Pull out every line of the records below and reproduce it verbatim, omitting the pictures.

++++ Data in this exercise

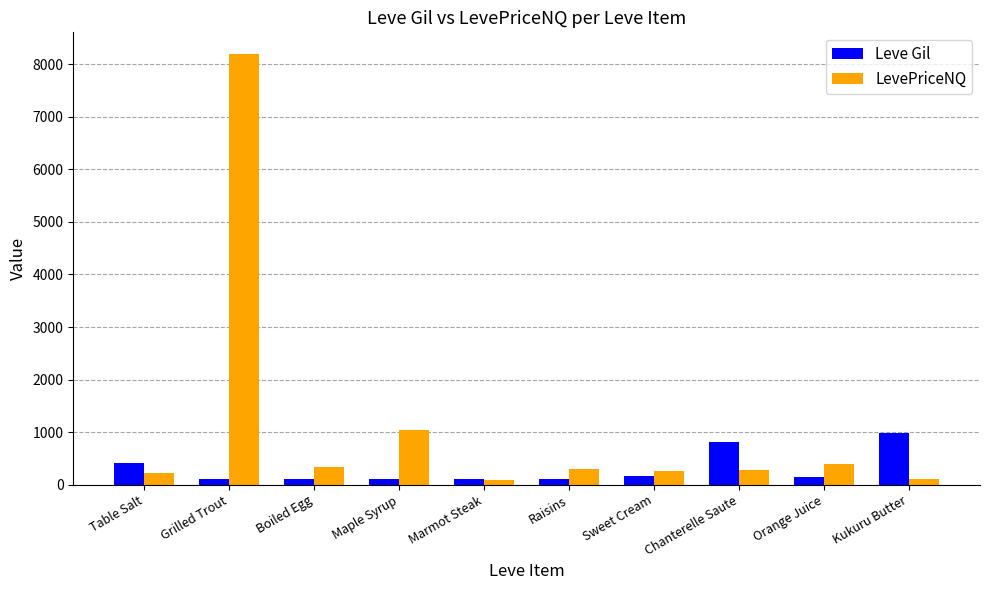

What is the approximate value of LevePriceNQ at Table Salt?

221.2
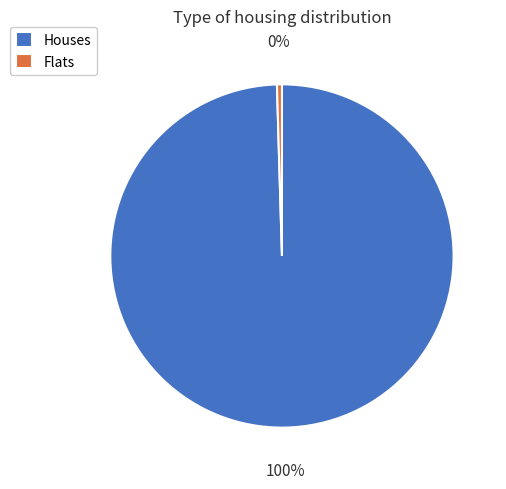

The Houses slice represents 100% of the pie. True or false?

True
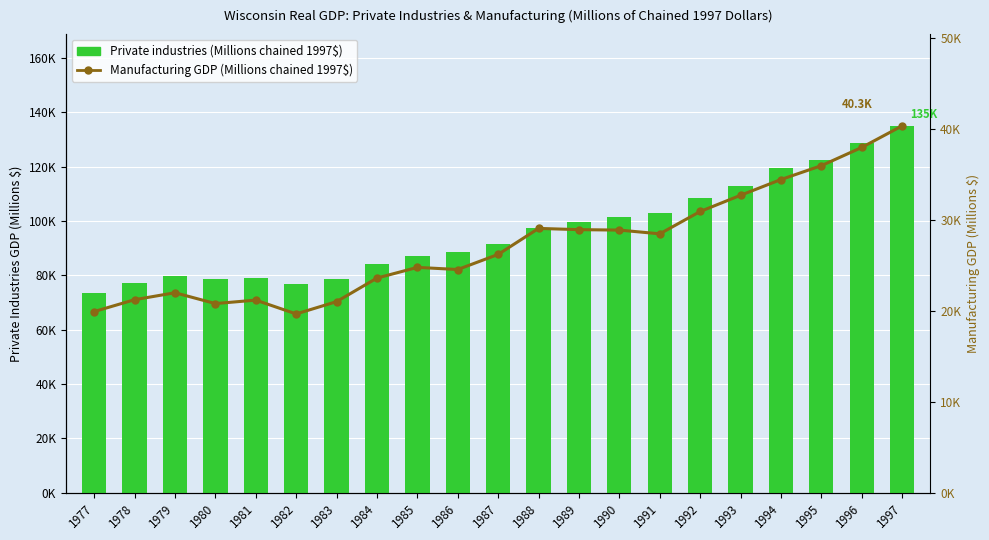

Between 1984 and 1990, which series saw the biggest shift?

Private industries (Millions chained 1997$)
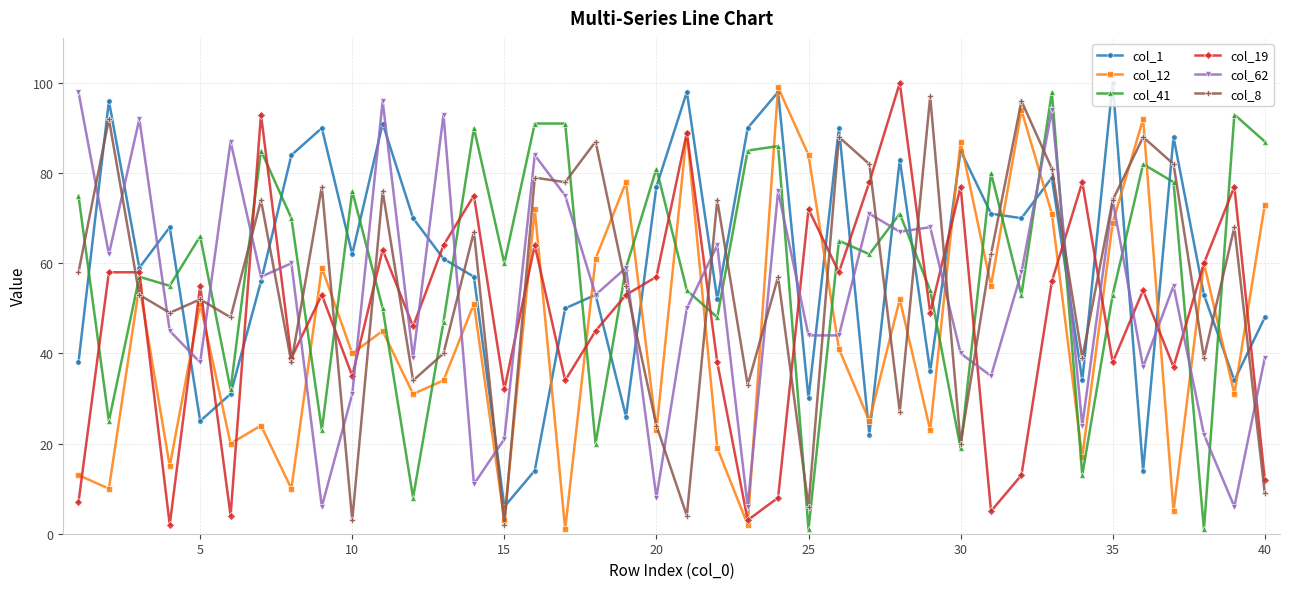

Reading left to right, what are all the values shown in this chart?

col_1: 38	96	59	68	25	31	56	84	90	62	91	70	61	57	6	14	50	53	26	77	98	52	90	98	30	90	22	83	36	85	71	70	79	34	100	14	88	53	34	48
col_12: 13	10	55	15	51	20	24	10	59	40	45	31	34	51	3	72	1	61	78	23	89	19	2	99	84	41	25	52	23	87	55	94	71	17	69	92	5	60	31	73
col_41: 75	25	57	55	66	32	85	70	23	76	50	8	47	90	60	91	91	20	59	81	54	48	85	86	1	65	62	71	54	19	80	53	98	13	53	82	78	1	93	87
col_19: 7	58	58	2	55	4	93	39	53	35	63	46	64	75	32	64	34	45	53	57	89	38	3	8	72	58	78	100	49	77	5	13	56	78	38	54	37	60	77	12
col_62: 98	62	92	45	38	87	57	60	6	31	96	39	93	11	21	84	75	53	59	8	50	64	6	76	44	44	71	67	68	40	35	58	94	24	74	37	55	22	6	39
col_8: 58	92	53	49	52	48	74	38	77	3	76	34	40	67	2	79	78	87	55	24	4	74	33	57	6	88	82	27	97	20	62	96	81	39	74	88	82	39	68	9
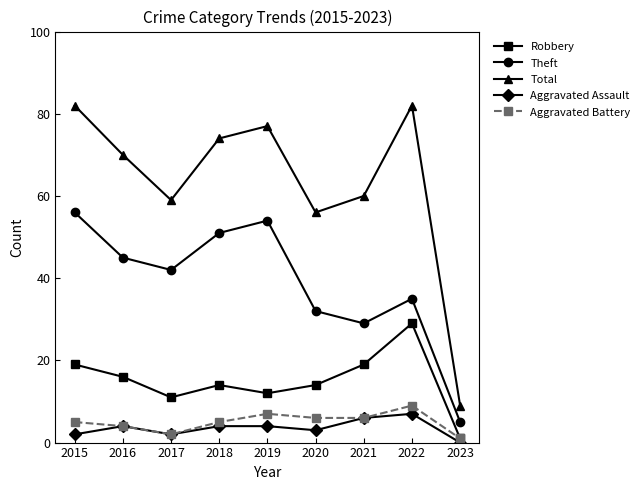

What is the sum of the Theft values at 2021 and 2016?

74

++++++++

• **Your response**:
What is the approximate value of LevePriceNQ at Table Salt?

221.2

The Houses slice represents 100% of the pie. True or false?

True

Between 1984 and 1990, which series saw the biggest shift?

Private industries (Millions chained 1997$)

Reading left to right, what are all the values shown in this chart?

col_1: 38	96	59	68	25	31	56	84	90	62	91	70	61	57	6	14	50	53	26	77	98	52	90	98	30	90	22	83	36	85	71	70	79	34	100	14	88	53	34	48
col_12: 13	10	55	15	51	20	24	10	59	40	45	31	34	51	3	72	1	61	78	23	89	19	2	99	84	41	25	52	23	87	55	94	71	17	69	92	5	60	31	73
col_41: 75	25	57	55	66	32	85	70	23	76	50	8	47	90	60	91	91	20	59	81	54	48	85	86	1	65	62	71	54	19	80	53	98	13	53	82	78	1	93	87
col_19: 7	58	58	2	55	4	93	39	53	35	63	46	64	75	32	64	34	45	53	57	89	38	3	8	72	58	78	100	49	77	5	13	56	78	38	54	37	60	77	12
col_62: 98	62	92	45	38	87	57	60	6	31	96	39	93	11	21	84	75	53	59	8	50	64	6	76	44	44	71	67	68	40	35	58	94	24	74	37	55	22	6	39
col_8: 58	92	53	49	52	48	74	38	77	3	76	34	40	67	2	79	78	87	55	24	4	74	33	57	6	88	82	27	97	20	62	96	81	39	74	88	82	39	68	9

What is the sum of the Theft values at 2021 and 2016?

74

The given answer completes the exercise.